Start of Given text
Implementing a basic neural network

By Brett Naul (UC Berkeley)

In this exercise we'll implement and train a simple single-layer neural network classifier using numpy. First, let's create some example data: we'll sample points from along interlocking spirals like we saw in the TensorFlow playground.

Based on Stanford CS 231n "Neural Network Case Study" exercise.



In [1]:

    
# Imports / plotting configuration
import numpy as np
%matplotlib inline
import matplotlib.pyplot as plt
import seaborn as sns
sns.set_context('poster')
plt.rcParams['image.interpolation'] = 'nearest'  # hard classification boundaries
plt.rcParams['image.cmap'] = 'viridis'
np.random.seed(13)



In [2]:

    
# Generate spiral sample data
def spiral_data(N, K=3, sigma=0.1):
    X = np.zeros((N * K, 2))
    y = np.zeros(N * K, dtype='int')

    for j in range(K):
        ix = range(N * j, N * (j + 1))
End of Given text
**Request 1**
According to the neural network exercise, which library is used to implement and train the classifier?
Start of Data records
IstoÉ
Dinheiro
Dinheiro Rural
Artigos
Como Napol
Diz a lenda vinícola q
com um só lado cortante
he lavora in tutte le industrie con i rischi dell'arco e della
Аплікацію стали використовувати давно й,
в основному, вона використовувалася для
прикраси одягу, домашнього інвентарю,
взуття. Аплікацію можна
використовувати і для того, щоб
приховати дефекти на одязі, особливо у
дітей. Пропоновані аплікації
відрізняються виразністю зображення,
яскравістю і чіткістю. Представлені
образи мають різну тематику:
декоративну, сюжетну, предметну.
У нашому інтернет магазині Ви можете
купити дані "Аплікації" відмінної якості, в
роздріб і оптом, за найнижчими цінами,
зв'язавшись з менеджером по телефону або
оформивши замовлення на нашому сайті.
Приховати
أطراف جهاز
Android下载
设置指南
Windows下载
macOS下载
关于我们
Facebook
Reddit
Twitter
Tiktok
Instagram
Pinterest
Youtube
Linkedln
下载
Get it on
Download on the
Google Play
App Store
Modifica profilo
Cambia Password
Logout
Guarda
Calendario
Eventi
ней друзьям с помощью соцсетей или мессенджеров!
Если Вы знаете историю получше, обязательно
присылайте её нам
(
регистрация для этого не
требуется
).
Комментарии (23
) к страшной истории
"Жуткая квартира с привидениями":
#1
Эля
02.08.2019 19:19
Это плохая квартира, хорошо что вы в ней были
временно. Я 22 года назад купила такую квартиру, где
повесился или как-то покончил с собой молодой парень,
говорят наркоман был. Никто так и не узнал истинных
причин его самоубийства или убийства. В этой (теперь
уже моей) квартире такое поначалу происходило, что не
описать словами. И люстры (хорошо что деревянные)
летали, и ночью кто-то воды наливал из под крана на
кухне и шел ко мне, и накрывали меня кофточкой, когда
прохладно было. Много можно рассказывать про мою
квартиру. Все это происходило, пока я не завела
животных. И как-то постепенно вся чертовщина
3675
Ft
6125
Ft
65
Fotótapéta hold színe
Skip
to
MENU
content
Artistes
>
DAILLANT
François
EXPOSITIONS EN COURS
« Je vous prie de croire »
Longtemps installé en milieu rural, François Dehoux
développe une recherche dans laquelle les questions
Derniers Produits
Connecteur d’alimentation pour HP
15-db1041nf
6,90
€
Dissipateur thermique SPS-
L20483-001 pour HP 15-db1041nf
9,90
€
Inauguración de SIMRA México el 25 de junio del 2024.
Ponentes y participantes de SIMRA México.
End of Data records
**Request 2**
Reproduce the records from their first line up to and including the line with "квартиру. Все это", replacing "Logout" with "Sign out" and changing nothing else.

**Your solution 1**
numpy

**Your solution 2**
IstoÉ
Dinheiro
Dinheiro Rural
Artigos
Como Napol
Diz a lenda vinícola q
com um só lado cortante
he lavora in tutte le industrie con i rischi dell'arco e della
Аплікацію стали використовувати давно й,
в основному, вона використовувалася для
прикраси одягу, домашнього інвентарю,
взуття. Аплікацію можна
використовувати і для того, щоб
приховати дефекти на одязі, особливо у
дітей. Пропоновані аплікації
відрізняються виразністю зображення,
яскравістю і чіткістю. Представлені
образи мають різну тематику:
декоративну, сюжетну, предметну.
У нашому інтернет магазині Ви можете
купити дані "Аплікації" відмінної якості, в
роздріб і оптом, за найнижчими цінами,
зв'язавшись з менеджером по телефону або
оформивши замовлення на нашому сайті.
Приховати
أطراف جهاز
Android下载
设置指南
Windows下载
macOS下载
关于我们
Facebook
Reddit
Twitter
Tiktok
Instagram
Pinterest
Youtube
Linkedln
下载
Get it on
Download on the
Google Play
App Store
Modifica profilo
Cambia Password
Sign out
Guarda
Calendario
Eventi
ней друзьям с помощью соцсетей или мессенджеров!
Если Вы знаете историю получше, обязательно
присылайте её нам
(
регистрация для этого не
требуется
).
Комментарии (23
) к страшной истории
"Жуткая квартира с привидениями":
#1
Эля
02.08.2019 19:19
Это плохая квартира, хорошо что вы в ней были
временно. Я 22 года назад купила такую квартиру, где
повесился или как-то покончил с собой молодой парень,
говорят наркоман был. Никто так и не узнал истинных
причин его самоубийства или убийства. В этой (теперь
уже моей) квартире такое поначалу происходило, что не
описать словами. И люстры (хорошо что деревянные)
летали, и ночью кто-то воды наливал из под крана на
кухне и шел ко мне, и накрывали меня кофточкой, когда
прохладно было. Много можно рассказывать про мою
квартиру. Все это происходило, пока я не завела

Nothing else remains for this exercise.